2001 ekonomik krizi büyük ölçüde atlatılmış ve IMF politikaları çerçevesinde çizilen eylem rotasında yürünerek AKP’nin ilk iktidar döneminde yeni bir evreye gelinerek, asgari ücret düşük dolar kuru belirlemesiyle, kişi başına düşen ulusal gelirin yüzde 44,8’ine ulaştı. Bu yeni durum gelir dağılımı açısından ortaya nasıl bir yapı çıkarıyor diye bakılacak olursa, yukarıda verilen tablonun 2004 sütununa bakmak, sistemin ana çerçevesini görmek için yol gösterici olabilir.
2004 yılında kentsel Türkiye hanelerinin beşte biri, en alt gelir dilimi haneleri ayda ortalama 1,1 asgari ücretle ortalama 3,8 kişilik ailenin “gıda, konut, giyim, sağlık, ulaşım ve kültür gibi zorunlu ihtiyaçlarını günün fiyatları üzerinden” temin ederek yaşamlarını sürdürme uğraşı veriyorlardı.
Onlardan daha iyi durumda olan bir üst yüzde 20’lik gelir dilimi haneleri ise 1,1 asgari ücret yerine ortalama 1,8 asgari ücretle yaşamlarını sürdürme olanağına sahiptiler. Alttan veya üstten üçüncü gelir dilimi olan orta dilim haneleri bu iyileşmeyi hane başına ortalama 2,6 asgari ücretle gerçekleştiriyorlardı. Ancak bu tabloyu bugüne, 2023’e taşıdığımızda kentsel Türkiye hanelerinin en az yüzde 60’ına 3 asgari ücretten fazla gelir girmediği, giremediği için o haneler yoksullukla boğuşma zorunluluğu ile karşı karşıya kalan yoksul ailelerdir. Çünkü dört kişilik bir aile için yoksulluk sınırı 2022’nin sonuna gelinirken 25 bin TL’nin üzerine çıkmış ve haneye -tartışılmakta olan asgari ücret rakamlarına göre- en az üç asgari ücret girmedikçe o hanenin yoksulluk sınırını aşma olasılığının olmadığı da ortada değil mi?
Sonuçta bu olgu da hane ve birey gelir dağılımının -özellikle son yıllarda- daha da bozulmasıyla birlikte, Türkiye’de yoksul oranının hanelerin yüzde 60’ını aşması ve yoksulların iktidar bağımlılığı, Türkiye’yi nasıl bir geleceğin ve iktidarın beklediği sorusunu da akla getiriyor. Evet akla getiriyor ama, bunun da tek bir yanıtı yok ….
[1] Tüzün, Sezgin,. Araştırma Denilince, Bağlam Yayınları 479, İnceleme-Araştırma 317, İstanbul 2021 (Ss :72-81)

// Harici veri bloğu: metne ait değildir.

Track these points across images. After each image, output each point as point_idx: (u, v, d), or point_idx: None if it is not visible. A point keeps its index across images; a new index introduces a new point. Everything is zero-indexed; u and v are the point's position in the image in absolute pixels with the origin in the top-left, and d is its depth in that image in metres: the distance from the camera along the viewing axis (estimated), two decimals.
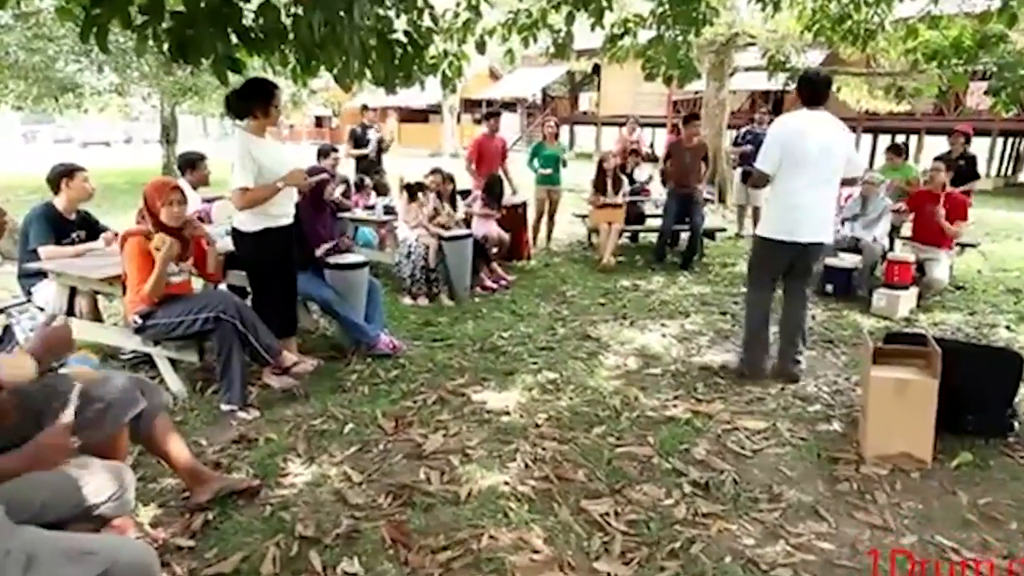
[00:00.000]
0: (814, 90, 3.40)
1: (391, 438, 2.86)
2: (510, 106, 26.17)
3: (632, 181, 7.30)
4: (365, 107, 8.28)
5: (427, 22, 4.49)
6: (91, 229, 3.88)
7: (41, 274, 3.62)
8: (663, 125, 21.16)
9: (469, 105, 27.51)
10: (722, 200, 10.07)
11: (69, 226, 3.76)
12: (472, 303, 5.14)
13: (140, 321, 3.03)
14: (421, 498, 2.38)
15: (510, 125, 26.00)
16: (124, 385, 2.01)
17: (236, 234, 3.35)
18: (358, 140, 7.73)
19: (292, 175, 3.29)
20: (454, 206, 5.86)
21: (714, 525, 2.24)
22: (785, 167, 3.33)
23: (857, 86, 13.53)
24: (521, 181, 7.21)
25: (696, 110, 17.92)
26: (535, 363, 3.85)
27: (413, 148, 25.18)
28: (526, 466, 2.63)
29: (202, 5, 2.56)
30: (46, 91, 12.99)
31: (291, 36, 2.77)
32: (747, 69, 11.63)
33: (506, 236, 6.15)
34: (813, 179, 3.34)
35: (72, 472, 1.72)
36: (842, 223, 5.67)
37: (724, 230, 7.63)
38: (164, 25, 2.60)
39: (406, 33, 3.97)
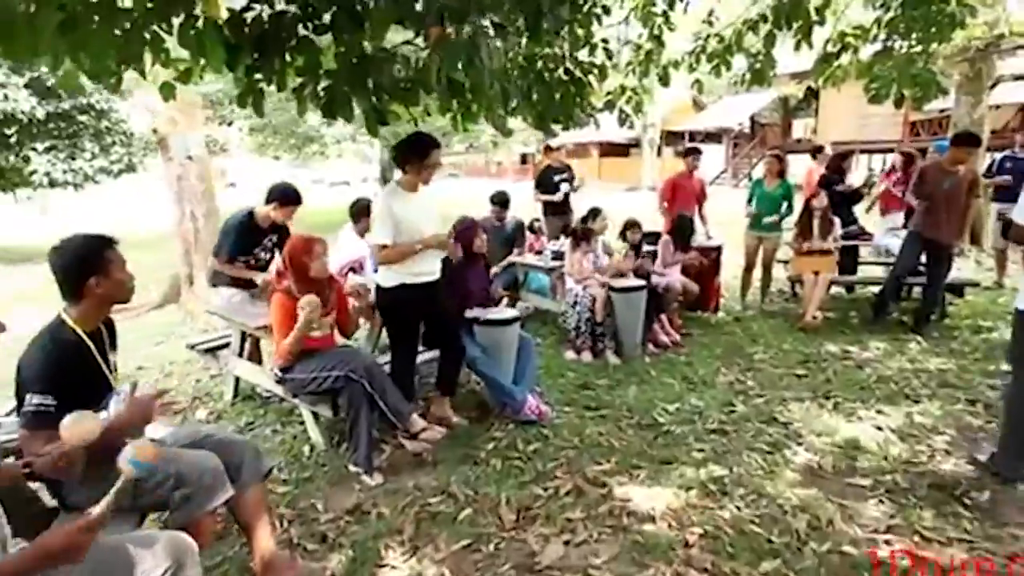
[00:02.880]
0: None
1: (507, 535, 2.47)
2: (714, 137, 24.78)
3: (842, 195, 6.09)
4: (548, 147, 7.88)
5: (600, 57, 4.17)
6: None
7: (225, 281, 3.92)
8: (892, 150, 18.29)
9: (671, 137, 26.66)
10: (975, 242, 8.11)
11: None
12: (640, 363, 4.58)
13: (280, 374, 3.07)
14: None
15: (713, 158, 24.63)
16: (213, 470, 1.92)
17: (377, 288, 3.31)
18: (546, 185, 6.95)
19: (433, 240, 3.17)
20: (638, 254, 5.37)
21: None
22: None
23: None
24: (721, 220, 6.45)
25: (943, 131, 15.21)
26: (700, 450, 3.19)
27: (612, 182, 25.06)
28: None
29: (354, 61, 2.52)
30: (295, 143, 15.34)
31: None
32: (1016, 78, 9.41)
33: (694, 286, 5.47)
34: None
35: (130, 549, 1.62)
36: None
37: (977, 284, 6.00)
38: (322, 84, 2.63)
39: (567, 71, 3.68)
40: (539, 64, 3.58)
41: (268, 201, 3.76)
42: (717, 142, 24.80)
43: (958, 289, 5.51)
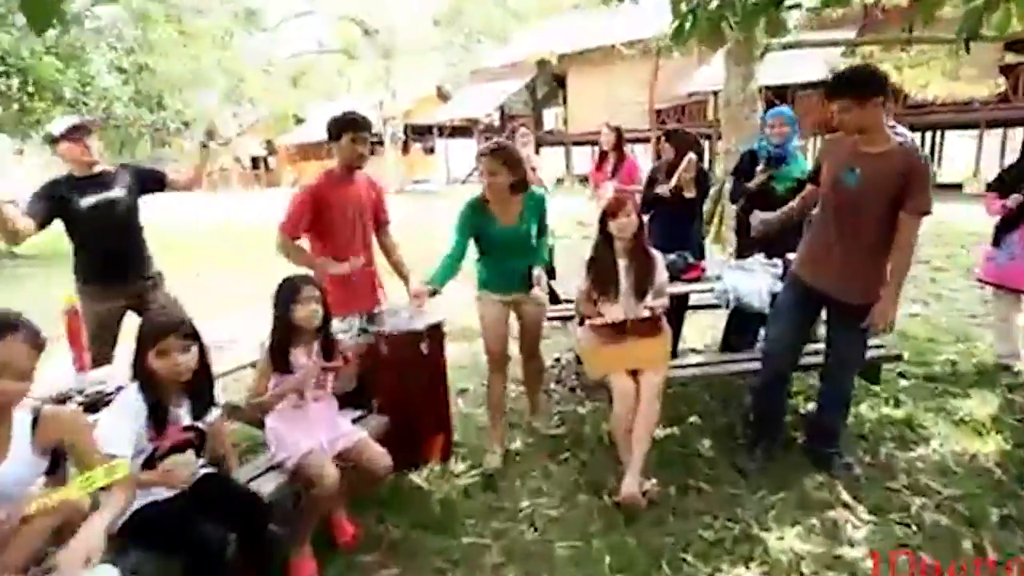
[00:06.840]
0: None
1: None
2: (464, 131, 22.44)
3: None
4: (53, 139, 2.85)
5: None
6: None
7: None
8: (646, 140, 17.58)
9: (417, 132, 23.78)
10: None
11: None
12: None
13: None
14: None
15: (464, 153, 22.25)
16: None
17: None
18: None
19: None
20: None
21: None
22: None
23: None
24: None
25: (687, 119, 14.05)
26: None
27: None
28: None
29: None
30: None
31: None
32: (785, 47, 7.97)
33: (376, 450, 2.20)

[2] Kullanılabilir hane geliri, hane üyelerinin tümünün vergi ve sigorta kesenekleri hariç ellerine geçen her türlü net gelir ile, yaşanılan konut aile üyelerinden birine ait ya da kira ödemeden oturulan bir konut ise, o konutun emsal kira değeri dahil haneye giren gelirlerin toplamı o hanenin aylık / yıllık toplam kullanılabilir geliri olarak tanımlanmaktadır.
[3] Dünya Bankası’nın ‘World Development Indicators’ verilerine göre 2000-2004 döneminde Türkiyede kişi başı ulusal gelir 2000 yılı için 4189,48 dolar, 2002 için 3553,09 ve 2004 için de 5832,69 dolar olarak açıklanıyor. 2020 ve 2021 yılları için TUİK’in açıkladığı kişi başına ulusal gelirin ABD Doları karşılıkları 8600 ve 9592 dolar olarak hesaplanıyor.
[4] 01.08.2004 tarihinde Resmi Gazete’de yayımlanan asgari ücret yönetmenliğinde söz konusu ücret bu şekilde tarif ediliyor.